Seasons
- ← 19851987 →

= 1986 Australian Touring Car Championship =

Motor racing competition

The 1986 Australian Touring Car Championship was an Australian motor racing competition for Touring Cars. It began on 2 March 1986 at Amaroo Park and ended on 13 July at Oran Park Raceway after ten rounds. The championship was authorised by the Confederation of Australian Motor Sport (CAMS) as an Australian National Title. It was the 27th Australian Touring Car Championship and the second to be contested by cars conforming with CAMS regulations based on the FIA's international Group A Touring Car regulations.

The championship was won by Robbie Francevic driving a Volvo 240.

◆ **DATA RECORDS**
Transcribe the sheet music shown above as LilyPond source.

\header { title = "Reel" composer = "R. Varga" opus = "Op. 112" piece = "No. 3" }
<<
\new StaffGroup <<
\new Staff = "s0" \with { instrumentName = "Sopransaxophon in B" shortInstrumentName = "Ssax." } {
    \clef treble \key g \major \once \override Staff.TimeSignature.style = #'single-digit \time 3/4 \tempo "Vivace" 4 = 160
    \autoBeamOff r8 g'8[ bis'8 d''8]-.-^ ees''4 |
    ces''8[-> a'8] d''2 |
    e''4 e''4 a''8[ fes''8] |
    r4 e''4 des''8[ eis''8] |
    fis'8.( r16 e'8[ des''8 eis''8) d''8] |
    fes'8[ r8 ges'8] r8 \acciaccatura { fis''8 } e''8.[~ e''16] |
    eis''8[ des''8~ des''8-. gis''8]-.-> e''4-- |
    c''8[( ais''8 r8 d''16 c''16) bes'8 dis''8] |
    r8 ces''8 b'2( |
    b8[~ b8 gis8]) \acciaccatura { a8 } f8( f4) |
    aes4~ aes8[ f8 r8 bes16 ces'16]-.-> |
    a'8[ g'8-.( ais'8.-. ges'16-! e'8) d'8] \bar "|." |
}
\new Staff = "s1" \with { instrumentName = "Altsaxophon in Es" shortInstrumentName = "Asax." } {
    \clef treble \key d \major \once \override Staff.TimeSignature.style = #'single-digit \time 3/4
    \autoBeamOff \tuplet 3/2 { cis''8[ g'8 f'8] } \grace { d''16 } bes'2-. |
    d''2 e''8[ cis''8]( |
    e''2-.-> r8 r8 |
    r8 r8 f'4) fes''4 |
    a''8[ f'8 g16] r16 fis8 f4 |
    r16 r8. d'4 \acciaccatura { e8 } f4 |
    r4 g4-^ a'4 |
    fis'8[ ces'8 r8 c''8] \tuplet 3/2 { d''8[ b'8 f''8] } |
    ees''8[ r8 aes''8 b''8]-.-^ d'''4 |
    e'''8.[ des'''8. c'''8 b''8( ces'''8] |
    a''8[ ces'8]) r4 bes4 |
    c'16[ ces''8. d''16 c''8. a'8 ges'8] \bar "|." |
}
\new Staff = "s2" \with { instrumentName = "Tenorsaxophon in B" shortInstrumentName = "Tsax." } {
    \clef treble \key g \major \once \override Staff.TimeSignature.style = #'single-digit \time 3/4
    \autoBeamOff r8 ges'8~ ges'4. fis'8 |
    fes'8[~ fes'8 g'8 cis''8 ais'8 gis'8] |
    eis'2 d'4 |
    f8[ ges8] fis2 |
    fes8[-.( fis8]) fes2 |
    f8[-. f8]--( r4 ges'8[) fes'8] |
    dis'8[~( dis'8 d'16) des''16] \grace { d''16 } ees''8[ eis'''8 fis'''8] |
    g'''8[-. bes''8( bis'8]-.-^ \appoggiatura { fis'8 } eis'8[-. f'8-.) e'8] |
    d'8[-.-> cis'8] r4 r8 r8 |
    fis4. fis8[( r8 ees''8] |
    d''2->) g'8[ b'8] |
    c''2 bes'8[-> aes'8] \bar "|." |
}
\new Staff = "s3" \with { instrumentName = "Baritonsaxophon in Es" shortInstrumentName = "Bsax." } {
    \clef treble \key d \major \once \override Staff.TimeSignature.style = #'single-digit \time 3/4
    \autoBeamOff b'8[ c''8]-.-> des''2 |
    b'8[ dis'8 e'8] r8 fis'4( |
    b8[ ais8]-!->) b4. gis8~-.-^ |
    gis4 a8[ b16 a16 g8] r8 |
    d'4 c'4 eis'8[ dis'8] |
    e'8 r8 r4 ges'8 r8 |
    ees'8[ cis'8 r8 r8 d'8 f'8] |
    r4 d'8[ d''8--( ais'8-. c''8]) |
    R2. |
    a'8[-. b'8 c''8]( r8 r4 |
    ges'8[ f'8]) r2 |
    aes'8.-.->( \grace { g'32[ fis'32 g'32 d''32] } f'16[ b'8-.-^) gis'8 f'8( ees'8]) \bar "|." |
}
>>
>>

◆ **TASK BRIEF**
Reproduce the passage of the text on the 1986 Australian Touring Car Championship from "The 1986 Australian" to "a Volvo 240.", word for word. The listing comes from a different source than the text on the 1986 Australian Touring Car Championship.

◆ **EXPECTED ANSWER**
The 1986 Australian Touring Car Championship was an Australian motor racing competition for Touring Cars. It began on 2 March 1986 at Amaroo Park and ended on 13 July at Oran Park Raceway after ten rounds. The championship was authorised by the Confederation of Australian Motor Sport (CAMS) as an Australian National Title. It was the 27th Australian Touring Car Championship and the second to be contested by cars conforming with CAMS regulations based on the FIA's international Group A Touring Car regulations.

The championship was won by Robbie Francevic driving a Volvo 240.